Trasmettiamo il testo di una lettera aperta di Stefano Bonaccini a Massimo Mezzetti.


“Caro Massimo

Mi rivolgo non solo a te ma a tutti i compagni che, in questi mesi di dibattito sulla costruzione del Partito democratico, non hanno nascosto i loro dubbi, le loro perplessità ma anche le loro paure – legittime – su un processo dall’esito necessariamente non scontato. Una parte di loro, e sono la maggioranza, hanno scelto di restare e di condividere il nostro percorso, pur combattuti tra il desiderio di impegnarsi nell’impresa del Pd e il timore, comprensibile, di affrontare le incognite che sempre accompagnano una grande avventura. Altri, come te, hanno già deciso, e in modo irrevocabile, di lasciare il partito e seguire un’altra strada.
Considero la tua scelta, pur rispettandola, profondamente sbagliata, e faremo di tutto nei prossimi mesi, assieme ai tantissimi che ci accompagneranno nella costruzione del nuovo partito, per dimostrare che il Partito democratico, prima che a noi, serve al Paese, per renderlo più moderno e più giusto, per ridargli speranza e fiducia nel futuro. E per fare questo è indispensabile costruire una grande forza a vocazione maggioritaria che sappia raccogliere il 30-40 per cento dei consensi, così come avviene negli altri paesi europei dove la sinistra è al governo. E non è un caso che a Firenze i rappresentanti dei partiti progressisti di oltre 80 paesi, dal Partito democratico americano al partito del Congresso indiano, dalla Socialdemocrazia tedesca ai socialisti europei, siano venuti a dirci di andare avanti, di continuare nel nostro cammino, per il bene dell’Italia innanzitutto, ma anche per aprire una nuova prospettiva alle forze di progresso di tutto il mondo.

[Compito da svolgere]:
Ricopia dalla lettera aperta qui sopra il passo che va da "Trasmettiamo il testo" fino a "seguire un’altra strada." incluso.

[Record forniti]:
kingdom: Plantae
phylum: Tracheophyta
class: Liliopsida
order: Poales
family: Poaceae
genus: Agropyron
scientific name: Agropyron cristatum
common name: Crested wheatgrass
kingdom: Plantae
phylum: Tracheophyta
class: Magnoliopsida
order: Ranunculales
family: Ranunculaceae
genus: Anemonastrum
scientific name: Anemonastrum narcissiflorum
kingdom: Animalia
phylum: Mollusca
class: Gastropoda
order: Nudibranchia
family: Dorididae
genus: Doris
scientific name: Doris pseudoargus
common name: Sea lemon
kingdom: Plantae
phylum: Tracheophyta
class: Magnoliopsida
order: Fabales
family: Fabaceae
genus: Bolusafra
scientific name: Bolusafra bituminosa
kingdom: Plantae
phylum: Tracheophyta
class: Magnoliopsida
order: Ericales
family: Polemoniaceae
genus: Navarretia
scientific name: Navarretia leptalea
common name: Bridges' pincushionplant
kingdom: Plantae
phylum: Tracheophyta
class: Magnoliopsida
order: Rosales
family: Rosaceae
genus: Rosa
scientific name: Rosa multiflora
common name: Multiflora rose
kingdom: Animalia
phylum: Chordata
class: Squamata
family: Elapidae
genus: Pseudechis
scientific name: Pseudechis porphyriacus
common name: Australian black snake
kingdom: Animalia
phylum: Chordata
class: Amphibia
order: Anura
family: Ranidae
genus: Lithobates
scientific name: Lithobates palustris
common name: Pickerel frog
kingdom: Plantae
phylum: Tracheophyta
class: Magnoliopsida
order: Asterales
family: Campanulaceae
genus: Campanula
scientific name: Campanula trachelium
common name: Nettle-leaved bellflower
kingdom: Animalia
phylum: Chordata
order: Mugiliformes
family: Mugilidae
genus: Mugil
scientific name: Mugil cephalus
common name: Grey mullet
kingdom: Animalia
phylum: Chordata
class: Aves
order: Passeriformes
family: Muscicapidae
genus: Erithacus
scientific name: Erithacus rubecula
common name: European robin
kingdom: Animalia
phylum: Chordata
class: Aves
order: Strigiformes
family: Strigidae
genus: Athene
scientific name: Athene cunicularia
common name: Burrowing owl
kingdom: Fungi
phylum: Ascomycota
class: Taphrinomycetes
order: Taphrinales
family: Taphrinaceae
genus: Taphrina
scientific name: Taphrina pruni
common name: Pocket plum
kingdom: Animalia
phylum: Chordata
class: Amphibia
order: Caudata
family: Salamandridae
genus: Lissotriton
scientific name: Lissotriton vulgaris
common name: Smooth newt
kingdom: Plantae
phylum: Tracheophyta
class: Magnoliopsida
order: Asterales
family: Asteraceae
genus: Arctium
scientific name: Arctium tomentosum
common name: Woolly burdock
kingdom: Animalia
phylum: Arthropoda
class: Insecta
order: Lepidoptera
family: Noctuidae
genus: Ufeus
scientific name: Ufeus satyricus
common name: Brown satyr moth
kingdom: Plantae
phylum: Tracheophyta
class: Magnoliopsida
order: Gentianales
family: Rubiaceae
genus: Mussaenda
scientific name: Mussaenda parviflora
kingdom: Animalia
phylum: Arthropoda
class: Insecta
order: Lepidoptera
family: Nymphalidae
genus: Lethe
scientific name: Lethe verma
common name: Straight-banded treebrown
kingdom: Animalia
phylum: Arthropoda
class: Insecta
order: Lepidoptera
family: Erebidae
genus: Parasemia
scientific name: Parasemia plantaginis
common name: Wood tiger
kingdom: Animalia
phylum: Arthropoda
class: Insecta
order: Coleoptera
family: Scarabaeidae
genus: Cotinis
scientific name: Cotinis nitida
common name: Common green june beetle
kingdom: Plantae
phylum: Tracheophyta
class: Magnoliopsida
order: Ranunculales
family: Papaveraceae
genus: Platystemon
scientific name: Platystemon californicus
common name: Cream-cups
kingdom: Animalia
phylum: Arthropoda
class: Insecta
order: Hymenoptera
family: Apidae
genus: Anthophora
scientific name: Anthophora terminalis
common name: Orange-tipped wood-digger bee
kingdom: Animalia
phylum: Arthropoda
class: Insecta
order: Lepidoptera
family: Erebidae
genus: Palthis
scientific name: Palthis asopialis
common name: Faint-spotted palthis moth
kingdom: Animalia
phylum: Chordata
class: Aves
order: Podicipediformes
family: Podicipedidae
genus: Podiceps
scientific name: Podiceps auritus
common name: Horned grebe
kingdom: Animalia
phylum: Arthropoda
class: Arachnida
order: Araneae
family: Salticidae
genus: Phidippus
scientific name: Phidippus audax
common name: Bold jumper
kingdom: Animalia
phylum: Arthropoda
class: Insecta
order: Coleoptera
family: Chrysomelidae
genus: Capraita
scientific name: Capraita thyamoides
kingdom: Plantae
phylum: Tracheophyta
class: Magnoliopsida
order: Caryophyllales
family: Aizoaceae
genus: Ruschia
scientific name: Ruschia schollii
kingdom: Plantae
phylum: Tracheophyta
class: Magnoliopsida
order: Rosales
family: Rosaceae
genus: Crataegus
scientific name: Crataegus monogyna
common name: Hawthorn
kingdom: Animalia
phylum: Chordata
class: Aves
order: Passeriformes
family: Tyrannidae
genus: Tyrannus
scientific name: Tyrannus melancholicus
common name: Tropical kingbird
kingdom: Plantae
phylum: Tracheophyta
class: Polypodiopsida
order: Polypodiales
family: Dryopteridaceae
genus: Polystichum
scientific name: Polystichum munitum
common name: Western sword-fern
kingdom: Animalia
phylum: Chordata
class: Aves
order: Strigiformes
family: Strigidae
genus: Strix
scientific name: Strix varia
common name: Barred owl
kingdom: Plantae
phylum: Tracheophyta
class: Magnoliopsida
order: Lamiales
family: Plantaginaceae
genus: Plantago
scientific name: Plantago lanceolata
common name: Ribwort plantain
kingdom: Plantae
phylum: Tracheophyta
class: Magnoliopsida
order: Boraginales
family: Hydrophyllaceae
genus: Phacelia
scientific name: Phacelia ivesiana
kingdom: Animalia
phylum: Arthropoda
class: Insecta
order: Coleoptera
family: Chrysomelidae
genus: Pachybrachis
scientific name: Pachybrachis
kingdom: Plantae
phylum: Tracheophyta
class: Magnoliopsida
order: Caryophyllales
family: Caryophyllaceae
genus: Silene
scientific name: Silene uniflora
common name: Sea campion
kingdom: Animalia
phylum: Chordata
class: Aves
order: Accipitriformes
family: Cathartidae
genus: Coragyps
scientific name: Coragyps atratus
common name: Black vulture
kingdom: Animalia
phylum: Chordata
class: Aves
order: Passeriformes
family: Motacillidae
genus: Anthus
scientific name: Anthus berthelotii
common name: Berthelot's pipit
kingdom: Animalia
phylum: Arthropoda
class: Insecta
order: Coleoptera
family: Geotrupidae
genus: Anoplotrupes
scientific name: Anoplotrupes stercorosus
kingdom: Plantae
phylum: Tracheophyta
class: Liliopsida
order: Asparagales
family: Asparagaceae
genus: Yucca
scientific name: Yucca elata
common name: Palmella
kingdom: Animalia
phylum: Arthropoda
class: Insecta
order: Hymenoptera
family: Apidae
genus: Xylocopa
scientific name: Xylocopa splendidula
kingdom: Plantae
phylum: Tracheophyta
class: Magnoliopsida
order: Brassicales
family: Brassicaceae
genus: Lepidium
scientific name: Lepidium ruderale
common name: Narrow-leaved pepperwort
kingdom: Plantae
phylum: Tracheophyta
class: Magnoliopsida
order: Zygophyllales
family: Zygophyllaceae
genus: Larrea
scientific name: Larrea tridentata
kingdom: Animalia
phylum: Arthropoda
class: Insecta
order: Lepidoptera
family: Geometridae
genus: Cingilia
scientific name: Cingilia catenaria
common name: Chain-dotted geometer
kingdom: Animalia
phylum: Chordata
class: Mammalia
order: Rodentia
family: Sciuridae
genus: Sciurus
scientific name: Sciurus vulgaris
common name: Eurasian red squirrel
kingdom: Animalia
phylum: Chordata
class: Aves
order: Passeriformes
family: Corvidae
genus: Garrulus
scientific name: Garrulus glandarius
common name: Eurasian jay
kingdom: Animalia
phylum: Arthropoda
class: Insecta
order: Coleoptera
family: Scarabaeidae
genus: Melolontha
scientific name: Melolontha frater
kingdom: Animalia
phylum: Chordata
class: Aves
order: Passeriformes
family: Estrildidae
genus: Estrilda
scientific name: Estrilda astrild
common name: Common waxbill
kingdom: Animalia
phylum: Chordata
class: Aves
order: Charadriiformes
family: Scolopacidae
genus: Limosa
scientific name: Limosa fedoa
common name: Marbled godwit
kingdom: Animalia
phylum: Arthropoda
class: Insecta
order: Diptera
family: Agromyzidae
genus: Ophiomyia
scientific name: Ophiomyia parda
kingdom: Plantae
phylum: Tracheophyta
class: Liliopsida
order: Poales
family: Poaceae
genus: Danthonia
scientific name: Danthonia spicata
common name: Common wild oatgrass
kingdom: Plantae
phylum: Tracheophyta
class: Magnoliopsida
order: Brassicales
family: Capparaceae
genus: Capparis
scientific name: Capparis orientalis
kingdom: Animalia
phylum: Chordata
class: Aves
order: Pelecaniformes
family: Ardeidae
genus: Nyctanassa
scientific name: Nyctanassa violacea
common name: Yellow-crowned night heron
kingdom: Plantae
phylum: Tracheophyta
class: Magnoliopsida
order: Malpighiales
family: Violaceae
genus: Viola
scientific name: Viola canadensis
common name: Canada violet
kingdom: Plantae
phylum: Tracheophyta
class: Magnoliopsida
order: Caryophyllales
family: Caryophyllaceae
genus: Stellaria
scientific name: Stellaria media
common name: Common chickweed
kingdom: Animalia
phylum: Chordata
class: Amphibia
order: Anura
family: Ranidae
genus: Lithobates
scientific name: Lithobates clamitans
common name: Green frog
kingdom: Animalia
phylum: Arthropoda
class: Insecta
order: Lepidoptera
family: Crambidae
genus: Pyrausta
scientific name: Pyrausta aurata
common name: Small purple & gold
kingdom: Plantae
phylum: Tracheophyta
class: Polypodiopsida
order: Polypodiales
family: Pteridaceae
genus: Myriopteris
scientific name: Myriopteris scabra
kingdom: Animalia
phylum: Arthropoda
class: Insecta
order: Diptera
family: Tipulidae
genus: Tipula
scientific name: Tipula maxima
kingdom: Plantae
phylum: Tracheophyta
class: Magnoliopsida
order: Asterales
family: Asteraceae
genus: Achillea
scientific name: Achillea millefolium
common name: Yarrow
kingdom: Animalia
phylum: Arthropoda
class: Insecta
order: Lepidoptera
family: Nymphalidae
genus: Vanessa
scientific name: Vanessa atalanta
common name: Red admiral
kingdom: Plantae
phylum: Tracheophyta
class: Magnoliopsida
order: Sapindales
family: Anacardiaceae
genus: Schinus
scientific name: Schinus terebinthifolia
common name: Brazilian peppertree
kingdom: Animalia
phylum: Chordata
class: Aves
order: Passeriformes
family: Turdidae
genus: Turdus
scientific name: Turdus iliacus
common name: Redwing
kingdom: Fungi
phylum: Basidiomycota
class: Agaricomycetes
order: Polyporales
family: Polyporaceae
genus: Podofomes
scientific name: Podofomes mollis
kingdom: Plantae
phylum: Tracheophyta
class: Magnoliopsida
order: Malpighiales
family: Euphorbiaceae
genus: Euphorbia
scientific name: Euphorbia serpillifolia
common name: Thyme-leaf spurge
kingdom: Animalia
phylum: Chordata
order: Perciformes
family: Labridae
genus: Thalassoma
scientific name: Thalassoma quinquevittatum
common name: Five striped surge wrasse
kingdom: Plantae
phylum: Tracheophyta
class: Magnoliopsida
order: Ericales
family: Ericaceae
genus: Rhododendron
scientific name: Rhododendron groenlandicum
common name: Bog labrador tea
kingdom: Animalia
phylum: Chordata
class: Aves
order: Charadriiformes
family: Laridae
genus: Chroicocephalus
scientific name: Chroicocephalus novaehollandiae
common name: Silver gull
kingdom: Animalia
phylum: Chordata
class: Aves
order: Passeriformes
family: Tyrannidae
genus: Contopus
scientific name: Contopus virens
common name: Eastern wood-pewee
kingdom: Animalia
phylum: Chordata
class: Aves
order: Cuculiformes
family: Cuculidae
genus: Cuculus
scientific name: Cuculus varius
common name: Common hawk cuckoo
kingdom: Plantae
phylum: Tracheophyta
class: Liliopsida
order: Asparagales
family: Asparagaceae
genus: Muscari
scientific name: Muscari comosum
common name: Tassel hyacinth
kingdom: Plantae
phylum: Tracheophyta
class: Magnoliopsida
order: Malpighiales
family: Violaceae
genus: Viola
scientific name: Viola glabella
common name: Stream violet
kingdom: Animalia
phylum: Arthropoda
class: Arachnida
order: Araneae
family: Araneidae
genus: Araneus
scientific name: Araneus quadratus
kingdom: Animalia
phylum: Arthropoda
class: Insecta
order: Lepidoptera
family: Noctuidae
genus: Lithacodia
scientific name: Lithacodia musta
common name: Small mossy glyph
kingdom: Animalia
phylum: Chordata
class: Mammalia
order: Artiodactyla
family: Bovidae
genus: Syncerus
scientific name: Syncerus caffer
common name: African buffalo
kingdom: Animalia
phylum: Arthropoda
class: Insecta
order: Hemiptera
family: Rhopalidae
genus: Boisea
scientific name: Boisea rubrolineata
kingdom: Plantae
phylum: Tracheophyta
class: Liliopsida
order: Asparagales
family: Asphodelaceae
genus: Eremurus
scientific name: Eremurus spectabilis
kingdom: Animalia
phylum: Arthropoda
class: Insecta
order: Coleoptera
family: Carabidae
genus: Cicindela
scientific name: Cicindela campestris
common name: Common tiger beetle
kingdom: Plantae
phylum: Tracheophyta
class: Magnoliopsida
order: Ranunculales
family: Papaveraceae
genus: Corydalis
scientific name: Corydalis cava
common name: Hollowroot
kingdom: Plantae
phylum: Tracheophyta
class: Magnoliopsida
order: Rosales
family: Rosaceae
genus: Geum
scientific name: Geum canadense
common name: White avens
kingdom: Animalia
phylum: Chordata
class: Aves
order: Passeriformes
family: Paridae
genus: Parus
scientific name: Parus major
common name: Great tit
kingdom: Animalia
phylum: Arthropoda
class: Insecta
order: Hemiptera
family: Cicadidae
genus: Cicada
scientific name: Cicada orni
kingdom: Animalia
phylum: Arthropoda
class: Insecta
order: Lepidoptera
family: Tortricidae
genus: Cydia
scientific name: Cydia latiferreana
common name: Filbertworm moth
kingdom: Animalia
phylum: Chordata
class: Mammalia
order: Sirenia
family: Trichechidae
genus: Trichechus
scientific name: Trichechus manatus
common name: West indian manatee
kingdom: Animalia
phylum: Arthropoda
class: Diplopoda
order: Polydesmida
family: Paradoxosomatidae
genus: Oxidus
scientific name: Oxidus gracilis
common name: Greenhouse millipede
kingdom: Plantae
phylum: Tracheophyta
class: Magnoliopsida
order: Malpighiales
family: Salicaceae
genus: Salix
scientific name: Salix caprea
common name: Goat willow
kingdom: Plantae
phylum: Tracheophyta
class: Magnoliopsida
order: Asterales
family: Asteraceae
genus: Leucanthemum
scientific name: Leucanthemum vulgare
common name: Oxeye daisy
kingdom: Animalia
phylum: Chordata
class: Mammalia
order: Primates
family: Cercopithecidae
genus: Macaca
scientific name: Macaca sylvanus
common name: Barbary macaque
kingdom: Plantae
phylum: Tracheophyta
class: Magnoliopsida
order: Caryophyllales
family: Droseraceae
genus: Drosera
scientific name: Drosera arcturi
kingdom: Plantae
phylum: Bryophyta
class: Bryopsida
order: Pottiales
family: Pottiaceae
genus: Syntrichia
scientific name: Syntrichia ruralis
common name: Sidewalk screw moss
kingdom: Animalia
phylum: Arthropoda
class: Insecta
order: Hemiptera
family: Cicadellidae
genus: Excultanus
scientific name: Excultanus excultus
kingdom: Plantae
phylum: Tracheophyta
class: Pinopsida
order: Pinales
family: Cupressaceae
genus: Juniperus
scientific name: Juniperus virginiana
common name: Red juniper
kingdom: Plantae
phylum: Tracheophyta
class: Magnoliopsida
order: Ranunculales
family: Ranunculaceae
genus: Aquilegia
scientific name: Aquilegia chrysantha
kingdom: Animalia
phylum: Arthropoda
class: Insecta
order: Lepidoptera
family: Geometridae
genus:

[Soluzione proposta]:
Trasmettiamo il testo di una lettera aperta di Stefano Bonaccini a Massimo Mezzetti.


“Caro Massimo

Mi rivolgo non solo a te ma a tutti i compagni che, in questi mesi di dibattito sulla costruzione del Partito democratico, non hanno nascosto i loro dubbi, le loro perplessità ma anche le loro paure – legittime – su un processo dall’esito necessariamente non scontato. Una parte di loro, e sono la maggioranza, hanno scelto di restare e di condividere il nostro percorso, pur combattuti tra il desiderio di impegnarsi nell’impresa del Pd e il timore, comprensibile, di affrontare le incognite che sempre accompagnano una grande avventura. Altri, come te, hanno già deciso, e in modo irrevocabile, di lasciare il partito e seguire un’altra strada.